Chapter Twenty-Two #3
Cortez couldn’t describe the impression he had when Father Lewis opened the door to the Warming Room.
It wasn’t what he had expected but once he saw it, he was nearly overcome by the sight.
From floor to ceiling, it was stacked with English regalia: plate armor, chain mail, swords, pole axes, shields, personal baggage, tunics, and any number of other things.
The sight was both astonishing and depressing.
Each item represented a life lost, a man killed, and all Cortez could see were dead English.
He saw grieving families, sad children, and sorrowful wives. He saw war.
He stood at the open door, speechless, as Keir and Michael pushed their way in, followed by Drake and the others. All of them were flooding in, searching for regalia they recognized, as Cortez stood in the doorway with the priest.
“Is this all there is?” he asked hoarsely. “This is the only room with English possessions?”
The priest nodded. “This is from both the dead and the wounded.”
Cortez turned to look at him. “What did you do with the wounded?”
The priest looked at him. “Most went home,” he said. “We sent word tae their families, but a few remain, those who cannot remember who their families are or those who simply want tae remain here until they die.”
“Where are they?”
The priest pointed to the ceiling. “Upstairs,” he said. “We have them in a small dormitory.”
Cortez didn’t say anything more after that.
He turned his sad gaze to his knights, now going through all of the armor and shields, calling out the names of men they recognized.
De Warenne, de Berkele, Poyns, de Grundon, de Mond, Martin, Deincourt…
so many names that Cortez knew. It could have just as easily been his name, shut off in here with no one to mourn him or miss him.
No one to care that he’d been killed. It was a horrendously sobering sight, this room with ownerless armor. It was a shrine to death.
“Edlington’s standard was blue and white,” he reminded the group of what they were looking for. “His shield is white with a blue chevron and three sunbursts on it, and he was wearing a tunic of blue and white when I last saw him.”
“Was it this?”
The question came from Drake, who was back in the corner of the room.
He held up a tattered blue and white tunic, barely recognizable through the dim light and battle damage.
Cortez entered the room and took the tunic from Drake, holding it up for all to see.
There was a massive, stained hole in the center of it and a smaller hole with an equal stain on the back.
He knew this tunic.
“Aye,” he said, feeling as if they had just reached the conclusive end of their long and arduous journey.
The relief, the sorrow, was indescribable.
“This belonged to him. These holes are where he was wounded. Is there more in that pile? The man had a shield, a broadsword, and other items. See if there is more in that pile.”
With the knowledge that they had found Edlington’s tunic, both sadness and acceptance descended on the room. It filled every man, every heart. But the knights dutifully converged on the stack of armor in the corner where the tunic had been found, searching for more Edlington possessions.
His attention on the shredded tunic, Cortez wandered out of the room, wondering if he should bring this relic, this testament of Robert’s death, to Diamantha. It was a rather brutal bit of reality. He paused in the open doorway, staring at it.
“Was that what ye were looking fer?” the priest asked.
Still staring at the tunic, Cortez nodded faintly.
“Aye,” he said morosely. Then, he unfurled the tunic and held it up again so the priest could see it.

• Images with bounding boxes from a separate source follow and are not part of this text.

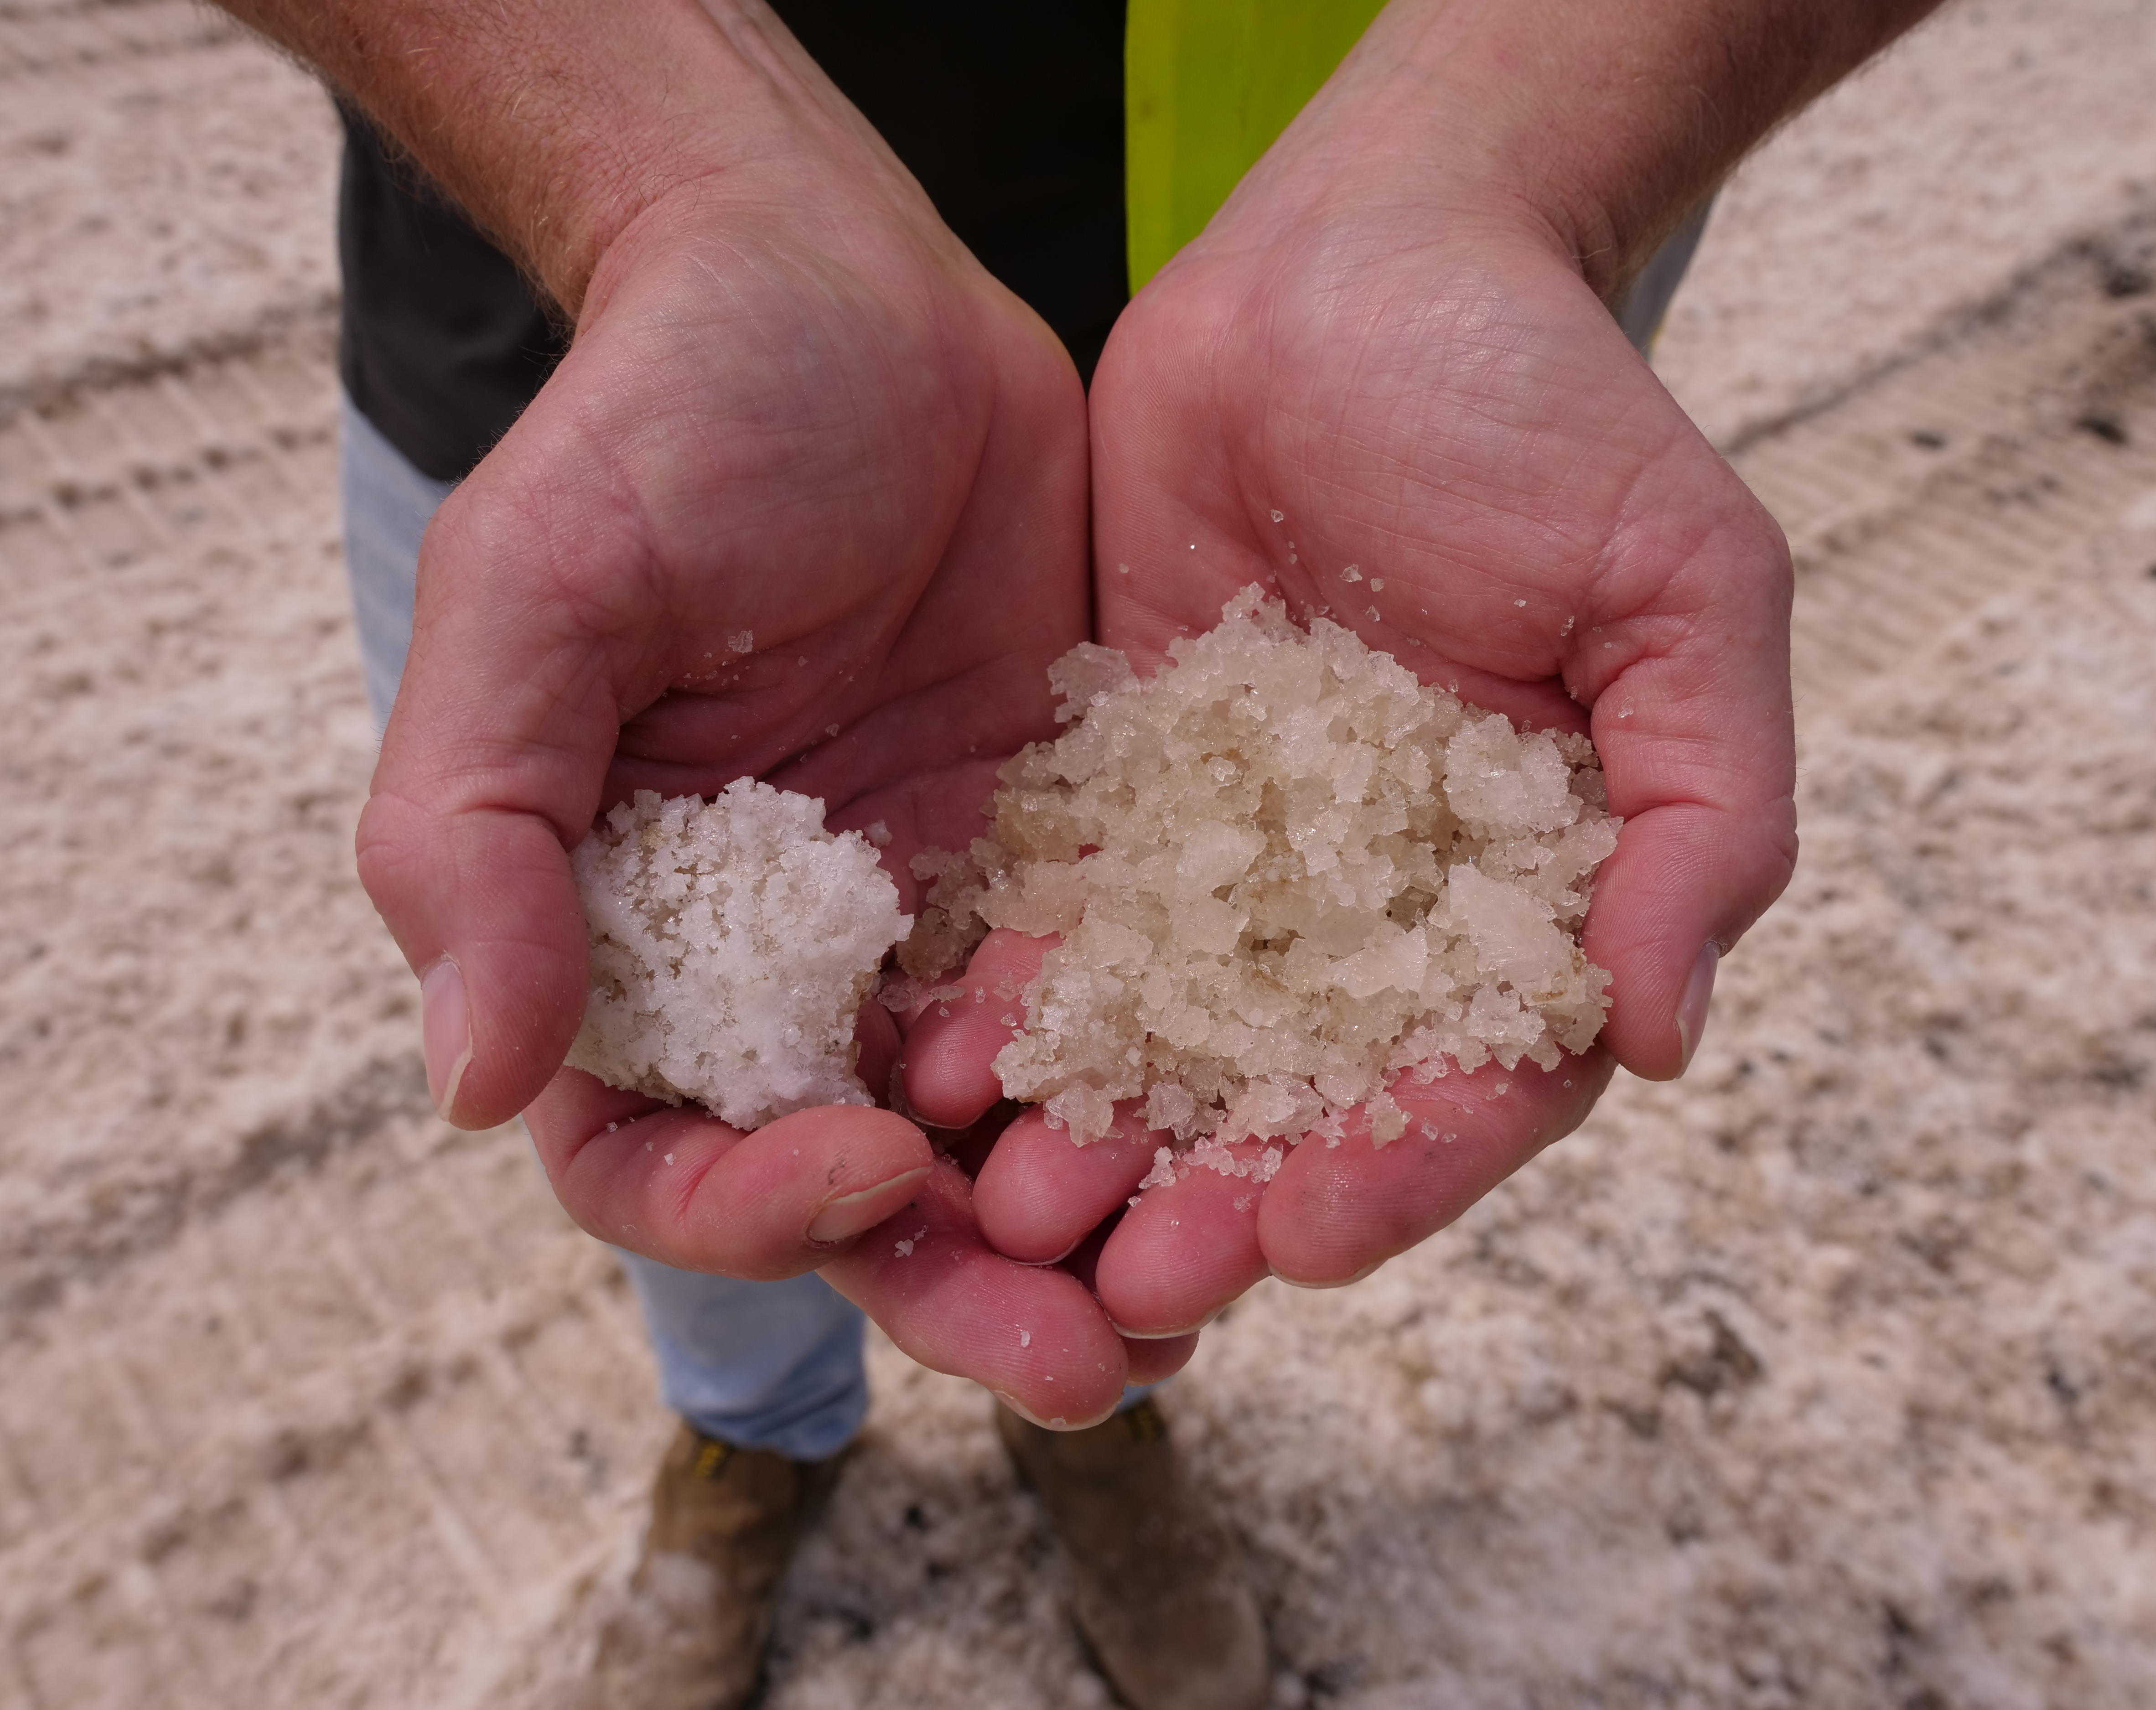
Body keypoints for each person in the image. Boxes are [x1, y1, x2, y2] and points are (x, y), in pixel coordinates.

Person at [217, 1, 1942, 1704]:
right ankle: (749, 1429)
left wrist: (1496, 161)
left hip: (1360, 347)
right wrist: (676, 193)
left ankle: (1100, 1412)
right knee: (664, 1080)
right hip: (619, 344)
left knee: (1084, 1199)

“Do you remember the man who wore this? I would not be surprised if you did not, for there were many dead that day. But mayhap you can remember him and tell me where you buried him. On that day, you would have found him to the extreme east of the battlefield, propped up against an oak tree.”
The priest reached out to finger the tunic. “There were many men that day, m’laird.”

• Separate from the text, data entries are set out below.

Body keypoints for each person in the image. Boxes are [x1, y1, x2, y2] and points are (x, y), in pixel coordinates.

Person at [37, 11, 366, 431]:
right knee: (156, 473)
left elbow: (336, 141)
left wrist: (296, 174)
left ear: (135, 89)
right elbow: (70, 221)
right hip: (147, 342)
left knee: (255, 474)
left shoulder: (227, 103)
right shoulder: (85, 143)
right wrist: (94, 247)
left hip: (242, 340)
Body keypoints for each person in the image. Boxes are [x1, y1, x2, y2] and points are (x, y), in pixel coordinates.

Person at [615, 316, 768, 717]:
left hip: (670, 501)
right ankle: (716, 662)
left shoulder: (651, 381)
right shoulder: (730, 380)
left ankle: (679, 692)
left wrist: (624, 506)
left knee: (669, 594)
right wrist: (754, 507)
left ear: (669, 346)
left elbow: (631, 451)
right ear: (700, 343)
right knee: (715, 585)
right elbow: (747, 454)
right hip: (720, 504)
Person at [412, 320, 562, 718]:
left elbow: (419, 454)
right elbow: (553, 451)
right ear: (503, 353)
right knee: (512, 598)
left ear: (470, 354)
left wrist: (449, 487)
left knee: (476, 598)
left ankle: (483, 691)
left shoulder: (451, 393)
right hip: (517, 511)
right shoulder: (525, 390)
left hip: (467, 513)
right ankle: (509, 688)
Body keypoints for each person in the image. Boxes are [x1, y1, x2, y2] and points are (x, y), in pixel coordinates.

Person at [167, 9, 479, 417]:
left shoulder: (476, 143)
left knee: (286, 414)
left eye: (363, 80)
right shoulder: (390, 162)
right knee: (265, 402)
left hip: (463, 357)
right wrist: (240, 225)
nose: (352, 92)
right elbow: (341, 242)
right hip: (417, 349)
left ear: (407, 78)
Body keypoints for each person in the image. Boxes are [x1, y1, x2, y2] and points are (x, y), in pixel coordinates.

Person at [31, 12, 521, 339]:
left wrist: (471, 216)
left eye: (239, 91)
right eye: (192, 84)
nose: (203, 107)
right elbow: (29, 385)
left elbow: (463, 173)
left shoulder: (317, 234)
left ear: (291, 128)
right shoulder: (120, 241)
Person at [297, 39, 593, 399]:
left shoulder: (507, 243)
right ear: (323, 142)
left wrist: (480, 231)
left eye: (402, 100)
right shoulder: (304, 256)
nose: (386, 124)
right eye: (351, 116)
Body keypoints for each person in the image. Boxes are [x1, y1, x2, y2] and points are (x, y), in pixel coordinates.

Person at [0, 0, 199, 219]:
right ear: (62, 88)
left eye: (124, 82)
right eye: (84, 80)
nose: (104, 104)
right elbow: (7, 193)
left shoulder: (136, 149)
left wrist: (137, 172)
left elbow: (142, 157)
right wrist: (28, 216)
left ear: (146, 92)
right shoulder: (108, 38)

“I know,” Cortez said patiently. “But think hard, if you will. As you can see, he was struck by an arrow in the torso and it went all the way through him. He was a tall man with short blond hair. He always liked to wear a bit of a mustache, too. Do you remember him?”
The priest’s brow furrowed as he continued to finger the tunic.

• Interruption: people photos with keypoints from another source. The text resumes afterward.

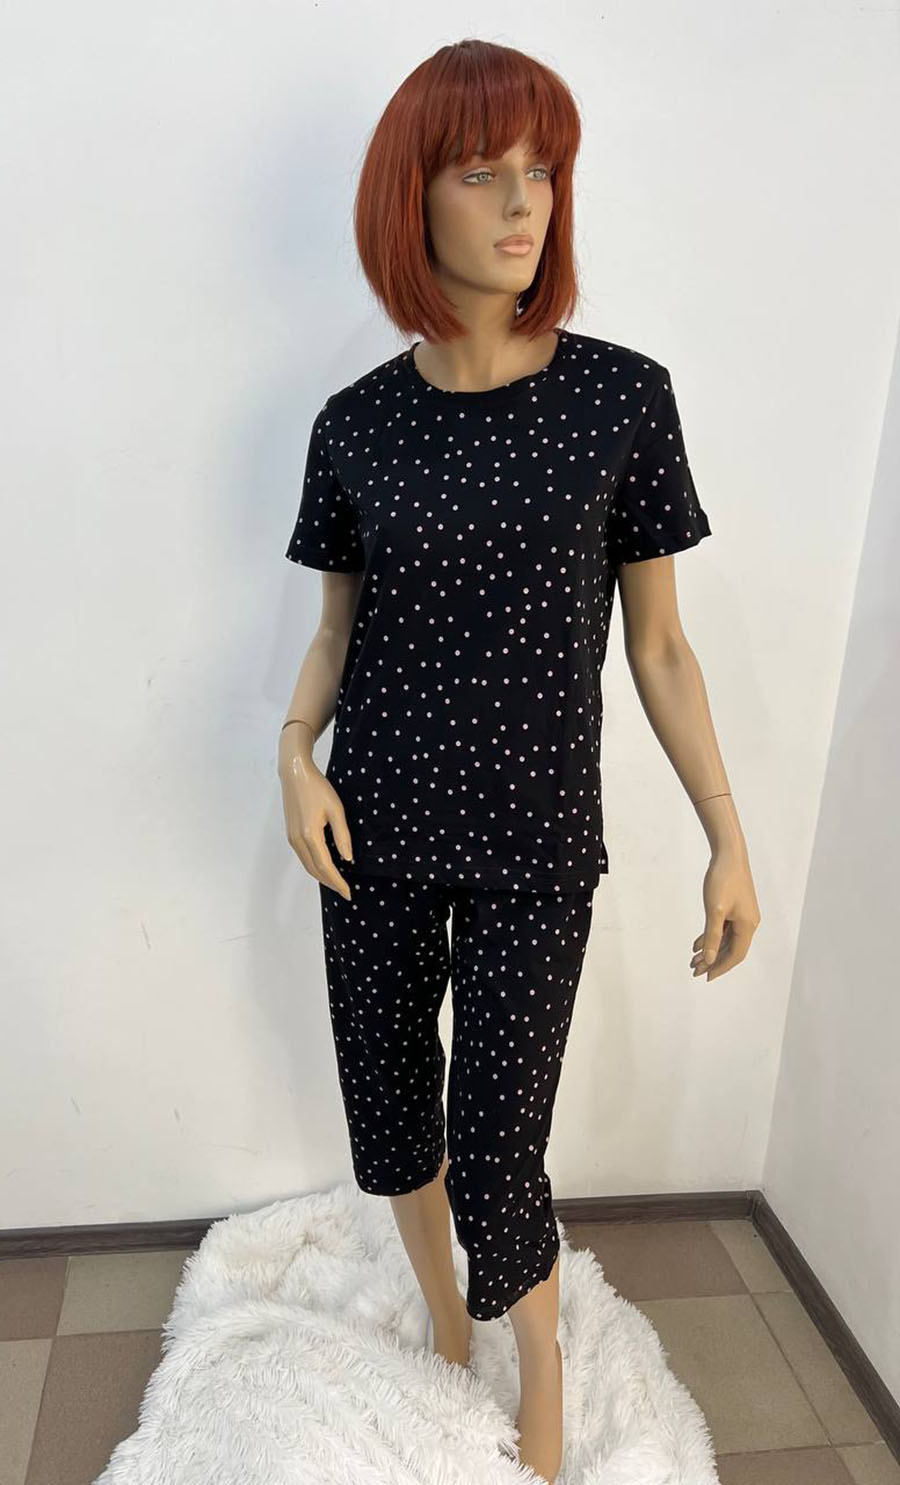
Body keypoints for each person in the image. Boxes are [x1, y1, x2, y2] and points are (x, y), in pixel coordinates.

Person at [277, 37, 760, 1485]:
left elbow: (659, 646)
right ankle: (445, 1316)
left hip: (537, 839)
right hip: (370, 824)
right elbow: (335, 634)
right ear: (409, 200)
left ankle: (541, 1360)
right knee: (389, 1109)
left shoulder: (622, 402)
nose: (522, 202)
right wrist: (295, 753)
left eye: (542, 170)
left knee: (497, 1140)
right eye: (483, 172)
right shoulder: (356, 426)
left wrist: (729, 833)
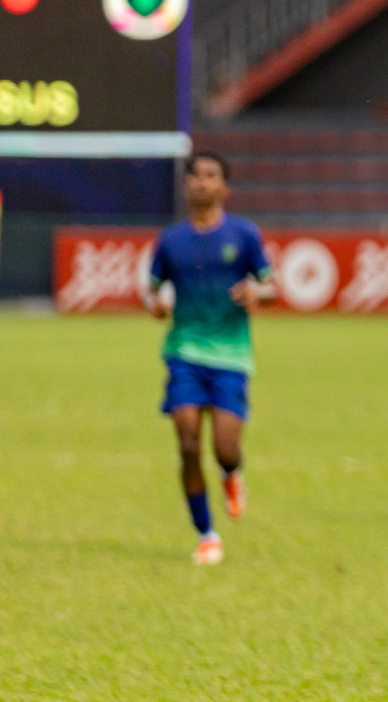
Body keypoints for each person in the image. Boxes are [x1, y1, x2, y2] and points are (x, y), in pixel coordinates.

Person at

He went back to that day, such a terrible day, when he led an ox cart around the east side of the battlefield to collect the dead and wounded with.
So much rain and mud, death and destruction.
East side of the battlefield…. After a moment, a light of recognition came to his eyes.
“Is this the man ye are looking fer?” he asked, incredulous. “He had a mustache!”
Cortez caught the priest’s excitement. “Aye, I told you that,” he agreed quickly. “Do you remember him now?”
The priest nodded eagerly. “Aye, m’laird,” he said. “We did no’ bury this man.”
Cortez looked at him strangely. “What… what do you mean you did not bury him?” he asked, now gravely concerned. “What did you do with his body?”
The priest lifted his shoulders. “But he is no’ dead!”
Cortez had no idea what the man was talking about and he began to grow agitated. “Of course this man is dead,” he said. “He had a gaping chest wound. It would have killed him. What did you do with him?”
The priest shook his head and grabbed him by the wrist. “The man who wore this tunic is no’ dead,” he insisted. “He is upstairs with the rest of the wounded.”
Cortez had never run so fast in his entire life.